■ **Instructions to follow**:
A faithful copy of the data is the goal; set it down exactly, without the images.

Data extracted from a collection:
■ ■ ■ ■

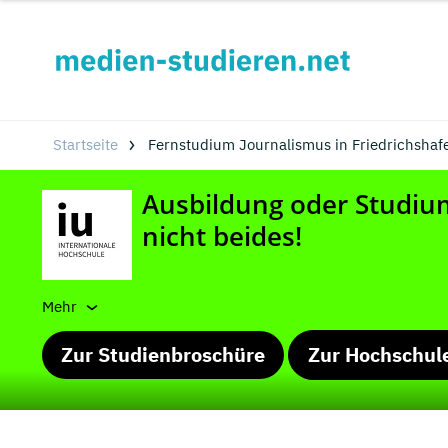
Startseite
Fernstudium Journalismus in Friedrichshaf
Mehr
Zur Studienbroschüre
Zur Hochschul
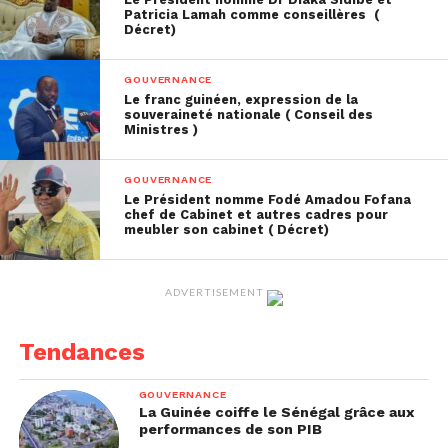
Patricia Lamah comme conseillères (
productives, commerciales et distributives. »
Décret)
Il a enfin réaffirmé que la Guinée doit refuser la
GOUVERNANCE
fatalité des nations riches en ressources mais
Le franc guinéen, expression de la
pauvres en développement : « Rares sont les pays
souveraineté nationale ( Conseil des
Ministres )
qui se sont développés durablement en se limitant
à l’exploitation minière. La rente minière seule n’a
GOUVERNANCE
jamais conduit à l’industrialisation ni au progrès
Le Président nomme Fodé Amadou Fofana
partagé. »
chef de Cabinet et autres cadres pour
meubler son cabinet ( Décret)
In AGP
ADVERTISEMENT
Tendances
GOUVERNANCE
La Guinée coiffe le Sénégal grâce aux
performances de son PIB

■ ■ ■ ■

■ **Task solution**:
Startseite
Fernstudium Journalismus in Friedrichshaf
Mehr
Zur Studienbroschüre
Zur Hochschul
Patricia Lamah comme conseillères (
productives, commerciales et distributives. »
Décret)
Il a enfin réaffirmé que la Guinée doit refuser la
GOUVERNANCE
fatalité des nations riches en ressources mais
Le franc guinéen, expression de la
pauvres en développement : « Rares sont les pays
souveraineté nationale ( Conseil des
Ministres )
qui se sont développés durablement en se limitant
à l’exploitation minière. La rente minière seule n’a
GOUVERNANCE
jamais conduit à l’industrialisation ni au progrès
Le Président nomme Fodé Amadou Fofana
partagé. »
chef de Cabinet et autres cadres pour
meubler son cabinet ( Décret)
In AGP
ADVERTISEMENT
Tendances
GOUVERNANCE
La Guinée coiffe le Sénégal grâce aux
performances de son PIB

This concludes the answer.